Friday, June 20, 2014

The Good, the Bad and the Glory.




Finally, had my convocation ceremony this past Monday. I had never really considered myself "graduated" until I had walked across the stage. It was a great day. I especially appreciated seeing most of my classmates again, before parting ways for what will probably be a good long while.

I honestly cannot believe how far I've come in this life. I remember the days when I was transitioning from elementary school to middle school, middle school to high school, and high school to university. At each transition point I was terrified. Scared to make the change, wishing Jesus would come back so I wouldn't have to live through such drastic change and unknown. When I think back, through it all, God took care of me. He provided me with all the friends, and circumstances necessary to grow me and to make it through these periods of life. I owe so much to Him, the good but especially the bad. 

The Christian I am today is because of God's provisions and the personal decisions I had to make. It's a combo. With every mistake and circumstance, I have learned a bit more about who God is, and what it means for Him to be glorified. 

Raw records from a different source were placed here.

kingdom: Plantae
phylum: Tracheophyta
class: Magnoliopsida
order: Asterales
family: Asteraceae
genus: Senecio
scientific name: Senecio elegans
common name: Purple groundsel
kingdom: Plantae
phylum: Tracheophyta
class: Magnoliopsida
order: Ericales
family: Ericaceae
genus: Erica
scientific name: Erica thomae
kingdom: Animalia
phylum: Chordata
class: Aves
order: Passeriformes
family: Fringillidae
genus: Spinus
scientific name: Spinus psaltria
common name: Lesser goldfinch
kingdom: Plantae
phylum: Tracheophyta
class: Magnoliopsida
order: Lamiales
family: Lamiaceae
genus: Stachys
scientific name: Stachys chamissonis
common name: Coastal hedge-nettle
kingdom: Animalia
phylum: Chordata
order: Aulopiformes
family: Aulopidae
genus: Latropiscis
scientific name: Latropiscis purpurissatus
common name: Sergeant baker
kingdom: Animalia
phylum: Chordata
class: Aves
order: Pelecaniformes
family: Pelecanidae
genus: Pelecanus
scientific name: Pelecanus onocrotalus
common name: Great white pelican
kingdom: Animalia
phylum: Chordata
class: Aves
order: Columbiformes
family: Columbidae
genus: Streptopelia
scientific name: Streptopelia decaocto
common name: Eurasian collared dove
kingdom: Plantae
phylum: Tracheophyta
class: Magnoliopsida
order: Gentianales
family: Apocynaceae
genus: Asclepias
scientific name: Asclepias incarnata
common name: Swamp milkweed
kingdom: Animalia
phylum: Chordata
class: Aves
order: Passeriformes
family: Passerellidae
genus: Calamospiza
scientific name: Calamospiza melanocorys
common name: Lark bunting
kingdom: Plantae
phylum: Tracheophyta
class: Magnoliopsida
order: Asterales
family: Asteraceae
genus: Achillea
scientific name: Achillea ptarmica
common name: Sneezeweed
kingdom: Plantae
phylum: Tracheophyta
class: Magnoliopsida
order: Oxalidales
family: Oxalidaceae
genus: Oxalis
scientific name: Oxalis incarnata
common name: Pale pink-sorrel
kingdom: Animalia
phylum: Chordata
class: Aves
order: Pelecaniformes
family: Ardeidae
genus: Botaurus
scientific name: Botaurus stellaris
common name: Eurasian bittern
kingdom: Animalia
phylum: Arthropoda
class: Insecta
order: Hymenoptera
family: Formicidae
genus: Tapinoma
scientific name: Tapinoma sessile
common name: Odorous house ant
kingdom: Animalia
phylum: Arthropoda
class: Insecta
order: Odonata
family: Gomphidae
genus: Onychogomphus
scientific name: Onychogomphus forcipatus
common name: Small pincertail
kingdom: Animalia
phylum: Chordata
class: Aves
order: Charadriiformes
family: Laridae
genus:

I spent a long time not really getting what it meant to "glorify God". It's just one of those Christianese sayings that gets worked into your vocabulary, and you say it because that's just what you say. "Glorifying God" is what all Christians should do, it's what we're supposed to say and do, you know? I think it comes to a point where we say it so habitually that it starts to mean less and less to us.

Glorifying God is not solely about God getting the credit for something. God is not obsessed about credit and getting all the "good feels". The glory of God spoken about in the Bible is more about His character. The glorification of God is, from what I have come to understand, the revealing and display of His true, great knowledge or control. 

When God is glorified, it's like His character bleeds out of us. When God is glorified, it's as if His character is so evident and unrestrained and displayed, it is so undeniably Holy, and righteous, loving, that it is so undeniably God. All God has ever desired is that people come to know Him, and come to be reconciled to Him through this. What better way to do it than for people who love and serve Him, to put His very character on display in their lives through all circumstances? 

In another boat, while we find God so "easily glorified" in all the good, while He gets "credit" for all the good He has done, is He not also responsible for all the bad? In human error, we can only blame ourselves, evidently. God allows people to make mistakes, an individual's choices will always be up to him/herself. Crime happens, hurts happen, disasters happen. What is committed by humans, humans have to own up to, but that does not mean God is no less in control. People often forget that just because humans have the power to make poor choices, that does not mean God has made a mistake. Circumstances are always within His control:
I am the Lord, and there is no other,
    besides me there is no God;
    I equip you, though you do not know me,
that people may know, from the rising of the sun
    and from the west, that there is none besides me;
    I am the Lord, and there is no other.
I form light and create darkness,
    I make well-being and create calamity,
    I am the Lord, who does all these things. (Isaiah 45:5-7)
The point being made here is that the LORD is the Lord. He's in charge, He allows or does not allow troubles or disasters, and He brings good, as He desires. Everything according to plan, nothing beyond His knowledge. 

He is Lord, and I am thankful He has more than one role and occupation, as He is also a Redeemer. In the midst of evil, and calamity, God can redeem anything. He has the ability and power to turn the bad to good. All He does, He does with great love and understanding, He's seen and done it all. 

God has done so much for you and I. I cannot deny that He is good. Even in the midst of the pain and suffering I have endured in my own life, I cannot deny that everything He intended was for good. The way things happen to us are the ways that will always work best. It's individualized and unique. Through it all, it's in us to just glorify Him; it's a deep seated desire that God be known, that His real character be shown. I almost want to say that I like it when times get rough, and when things seem impossibly bad, because in the end, you come out of it only saying, "I could not have survived this, or seen the end of the tunnel, had it not been for Him." 

The glory of God is important, it is vital in the process of knowing Him, and becoming more and more like Him. God cares about people, He cares about a relationship to be restored. The Glory of God is all about that; that He be known, in order that reconciliation would happen. That's a big deal.